These are long problems..I know haha.

23. Astrophysics

So for gx we are solving for y

24. Astrophysics

$2xe^{y/2}=0$

25. anonymous

xey/2=0

26. anonymous

how do we solve for y

27. Astrophysics

Mhm sec, I am getting - infinity for that

28. Astrophysics

Oh oops, solve for x haha.

29. Astrophysics

That makes more sense, and should be a lot more easier :)

30. anonymous

so x=0

31. Astrophysics

Right, now for gy solve for y

32. Astrophysics

$\large g_y = \frac{ 1 }{ 2 }e^{y/2}(x^2+y+2) = 0$

33. Astrophysics

So the reason we're doing this is actually to find the critical points, this is the most tedious part, but after it will get better.

34. anonymous

i don't know how to solve it because of e^(y/2)

35. Astrophysics

Get rid of it :P |dw:1438324656542:dw|

36. Astrophysics

Now go ahead and solve for y

37. anonymous

oh both e^(y/2) and (x2+y+2)=0 so y= -2 right?

38. anonymous

so (0,-2) is the critical point

39. Astrophysics

solving for y we get y = -x^2-2

40. Astrophysics

So now if x = 0, y = y = -0^2 -2 = -2 and wow, that seems to be our only critical point

41. Astrophysics

(0,-2)

42. Astrophysics

Sorry I've been lagging a lot so it's hard to work, ok let me see...

43. anonymous

no i really appreciate your work

44. Astrophysics

Even if we plug in for y in the first equation it wouldn't really matter, we would still only get 1 critical value, mhm.

45. Astrophysics

So what I showed you first, $D = D(a,b) = f_{xx}(a,b)f_{yy}(a,b)-[f_{xy}(a,b)]^2$ this is what we use to test to see our points.

46. Astrophysics

Since we only have 1 critical value, that should be easy, kind of weird how we only got one, but I don't think we did anything wrong.
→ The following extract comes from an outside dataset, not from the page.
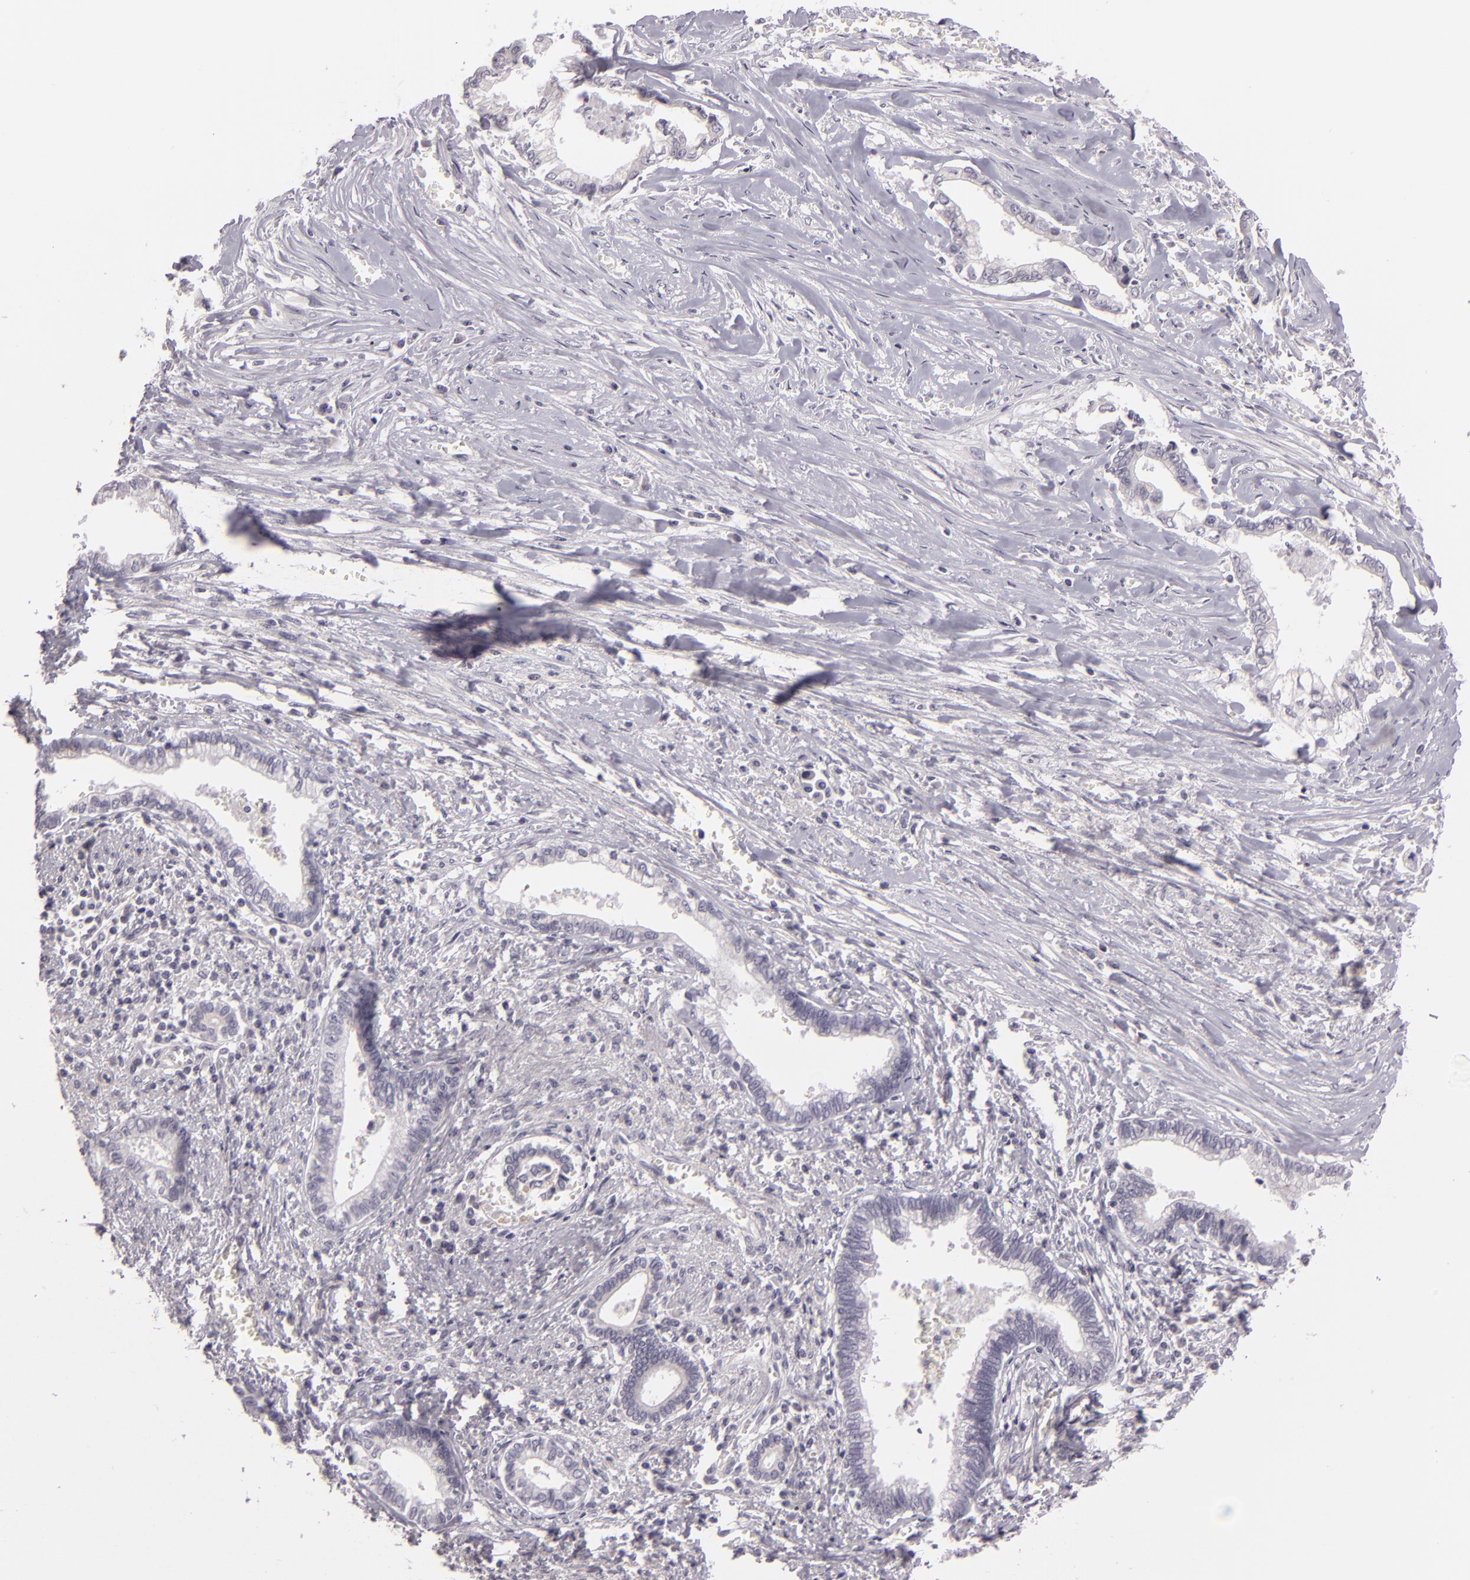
{"staining": {"intensity": "negative", "quantity": "none", "location": "none"}, "tissue": "liver cancer", "cell_type": "Tumor cells", "image_type": "cancer", "snomed": [{"axis": "morphology", "description": "Cholangiocarcinoma"}, {"axis": "topography", "description": "Liver"}], "caption": "This photomicrograph is of liver cholangiocarcinoma stained with immunohistochemistry to label a protein in brown with the nuclei are counter-stained blue. There is no positivity in tumor cells.", "gene": "EGFL6", "patient": {"sex": "male", "age": 57}}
So lets test @(0,-2)

47. Astrophysics

So find $g_{xy}$ first

48. anonymous

x

49. anonymous

so (2/e) (1/2e)- 0=1/e^2 right?

50. Astrophysics

What's that?

51. anonymous

D

52. Astrophysics

$g_{xy} = xe^{y/2}$

53. Astrophysics

$D = g(0,-2) = g_{xx}(0,-2)g_{yy}(0,-2)-[g_{xy}(0,-2)]^2$

54. anonymous

D= (2/e) (1/2e)- 0=1/e^2

55. Astrophysics

Oh ok, so you plugged it all in :)

56. Astrophysics

So if 1/e^2 < 0 then we have a saddle point

57. anonymous

but it is >0

58. Astrophysics

Right, since 1/e^2 is approximately 0.14 so remember the rules I showed you above, what can we conclude?

59. anonymous

so we see gxx

60. Astrophysics

Good! Now is gxx >0 or <0

61. Astrophysics

By the way, something to note, if D = 0, then the test fails

62. anonymous

oh thanks

63. anonymous

gxx >0 so will get min

64. Astrophysics

Yes a local min :)

65. Zale101

Awesome work @Astrophysics ^_^

66. Astrophysics

Haha, thanks Zale, I just wish it wasn't as laggy

67. Zale101

I can tell. Your icon does not appear on the top thread of this post

68. Astrophysics

XD, yup I've already lost connection twice during this question. So if you notice @Hano these problems are quite long, but it's good experience! So I hope you understood the process and why we did what :)

69. anonymous

g(0,-2)= -2/e

70. anonymous

is our local min value

71. anonymous

Thanks a lot !!!

72. Astrophysics

If gxx(0,2) < 0 then it would be local maximum and np :)